-- Source text follows --

Historic constitutional changes have opened the upstream among other sectors to private investors, ending Pemex’s decades-old monopoly. Types of E&P contracts available will include license, production-sharing and profit-sharing contracts, with the ultimate goal of maximizing the nation’s revenues. Local content requirements for E&P companies doing business in Mexico will gradually rise from 25% next year to 35% by 2025.

Now that Round Zero has been complete, with Pemex learning which assets it will be allowed to keep, the energy ministry is preparing for the first round of open bidding, scheduled for first-quarter 2015.

Rogelio Lopez, a partner with the Velarde, Lopez, Velarde, Heftye y Soria law firm, said 169 blocks (109 exploration blocks and 60 producing fields) will be offered during Round 1, which will be launched in February or March 2015.

But before this happens, Lopez highlighted the hefty workload that remains and issues to be resolved. In October and November, plans are for secondary legislation and related regulations to be published for comments, and there will be announcements on the process for farm-outs of the 11 allocations Pemex kept in Round Zero that will be subject to joint ventures. The farm-outs must be approved by Mexico’s national hydrocarbons commission, CNH. Existing service contracts will also have to be converted.

“The timeline is extremely short to organize activity of such a magnitude,” Lopez said. He later pointed out other concerns raised and other possibly contentious areas such as data room quality and that all of the geological information is kept by Pemex; surface rights, considering operators will have to obtain their own surface rights and negotiate with surface owners; the need for technical standards for safety; and local content issues, specifically whether the local content requirement violates the North American Free Trade Agreement and whether locals have the expertise to do the job. Local content exceptions have already been made for deepwater.

More than 100 regulations need to be adopted, he added, saying, “That is significant.”

“Everybody has high expectations, not only politicians, this government, us the public, investors. That can be a concern,” Lopez continued. “When you have high expectations you have to manage those expectations. … . We see a lot of changes, but that’s going to take a lot of time. Hopefully, the system has been developed in a way that [allows adjustments]. Many of the regulations are very critical.”

Opportunities exist

Although the reform effort is still ongoing, some oil and gas companies have already realized the possibilities and have expressed interest in working in Mexico.

Comparing oil and gas development in the U.S. GoM and shale plays in Texas, Amador spoke about the level of development that will be required in Mexico. Looking at well density alone in the Eagle Ford Shale, which is believed to extend into Mexico, there have been more than 7,000 wells drilled in the U.S. Eagle Ford vs. about 20 in the Mexico Eagle Ford in the Burgos Basin.

“The Eagle Ford Shale has increased production by about 1½ [million] to 2 million barrels a day. That can more than offset the decline in Cantarell,” Amador said.

-- Source text concluded --

Questions on the material →
**A)** From the passage on Mexico's energy reform, quote the stretch from "But before this" through "to be converted.".
**B)** Continue the passage on Mexico's energy reform, starting right after its final sentence.
The items have no connection to the passage on Mexico's energy reform.

-- Data provided follows --

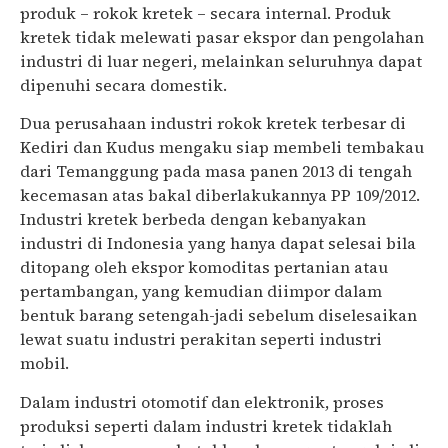
produk – rokok kretek – secara internal. Produk
kretek tidak melewati pasar ekspor dan pengolahan
industri di luar negeri, melainkan seluruhnya dapat
dipenuhi secara domestik.
Dua perusahaan industri rokok kretek terbesar di
Kediri dan Kudus mengaku siap membeli tembakau
dari Temanggung pada masa panen 2013 di tengah
kecemasan atas bakal diberlakukannya PP 109/2012.
Industri kretek berbeda dengan kebanyakan
industri di Indonesia yang hanya dapat selesai bila
ditopang oleh ekspor komoditas pertanian atau
pertambangan, yang kemudian diimpor dalam
bentuk barang setengah-jadi sebelum diselesaikan
lewat suatu industri perakitan seperti industri
mobil.
Dalam industri otomotif dan elektronik, proses
produksi seperti dalam industri kretek tidaklah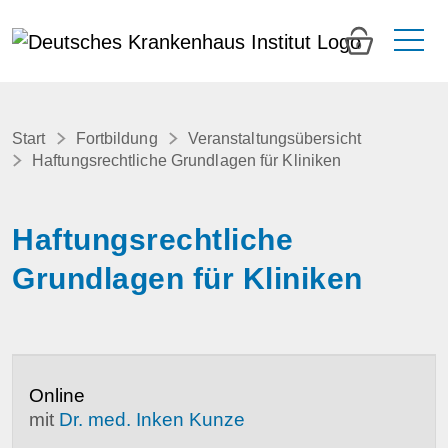
0
Start
Fortbildung
Veranstaltungsübersicht
Haftungsrechtliche Grundlagen für Kliniken
Haftungsrechtliche
Grundlagen für Kliniken
Online
mit
Dr. med. Inken Kunze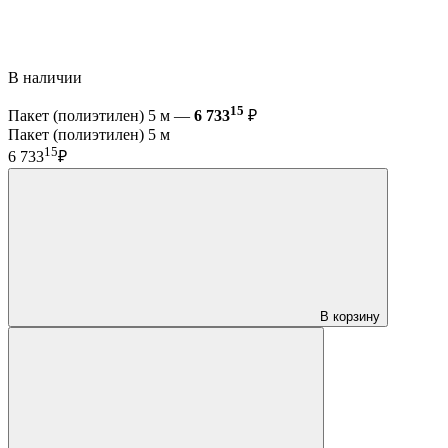
В наличии
15
Пакет (полиэтилен) 5 м —
6 733
₽
Пакет (полиэтилен) 5 м
15
6 733
₽
В корзину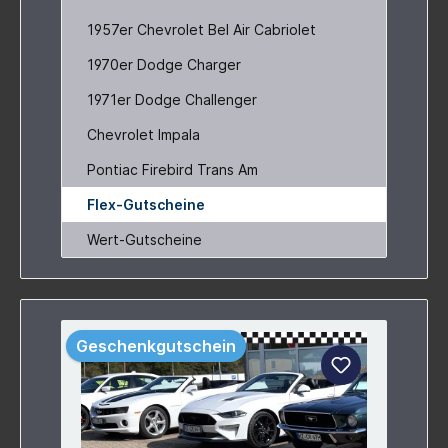
1957er Chevrolet Bel Air Cabriolet
1970er Dodge Charger
1971er Dodge Challenger
Chevrolet Impala
Pontiac Firebird Trans Am
Flex-Gutscheine
Wert-Gutscheine
Geschenkgutschein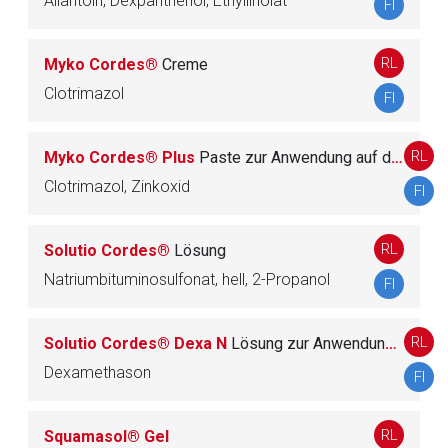
Allantoin, Dexpanthenol, Ethyllinolat
FI
RL
Myko Cordes®
Creme
Clotrimazol
FI
RL
Myko Cordes® Plus
Paste zur Anwendung auf der Haut
Clotrimazol, Zinkoxid
FI
RL
Solutio Cordes®
Lösung
Natriumbituminosulfonat, hell, 2-Propanol
FI
RL
Solutio Cordes® Dexa N
Lösung zur Anwendung auf der Kopfhaut
Dexamethason
FI
RL
Squamasol® Gel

-- Data provided concluded --

Responses to the tasks →
**A)**
But before this happens, Lopez highlighted the hefty workload that remains and issues to be resolved. In October and November, plans are for secondary legislation and related regulations to be published for comments, and there will be announcements on the process for farm-outs of the 11 allocations Pemex kept in Round Zero that will be subject to joint ventures. The farm-outs must be approved by Mexico’s national hydrocarbons commission, CNH. Existing service contracts will also have to be converted.

**B)**
Basins believed to hold shale resources line the country’s northeastern and eastern parts. Basins include the Chihuahua, Sabinas, Burro-Picachos, Tampico-Misantla, Veracruz and the Burgos, which could be the most promising because of its proven resources and continuation of the prolific Eagle Ford Shale play across the border in Texas.

In an investor presentation, Pemex said the Woodford also has continuity across the border, and the Bakken and Haynesville shale plays are analogues of plays in Mexico. The Tampico-Misantla Basin possibly holds 34.8 Bboe in prospective unconventional resources, with the Burgos holding about 15 Bboe, Sabinas with 9.8 Bboe and the Veracruz with 0.6 Bboe in prospective unconventional resources.

Additional resource potential exists onshore and offshore in both shallow water and deepwater.

“Deepwater offers quite a bit of opportunity, primarily in the northern part just across the border. Keep in mind geology does change quite a bit as you head south across the Gulf of Mexico,” he cautioned.

Some operators and service companies are already present in Mexico. These include London-based Andes Energia, Lewis Energy of San Antonio, Argentina’s Tecpetrol, Petrobras, Petrofac and Weatherford. To attract more investors, Mexico will need to be competitive.

“You have companies that are doing extremely well operating and drilling in the Permian, the Eagle Ford and the Marcellus. … Oilfield service companies that can’t find enough horsepower to fulfill all the frack requirements,” Amador continued. “It’s going to take an incentive to get companies to move down to Mexico. That is very important to keep in mind, and obviously, implementation is going to be key. We’re very, very focused today on the migration and the joint ventures and the licensing rounds. But in order to drill your first well you have to get permits, environmental permits. There are going to be social issues you need to resolve.”

Hopefully, Mexico will learn from other countries as it works to implement some of these laws, he said.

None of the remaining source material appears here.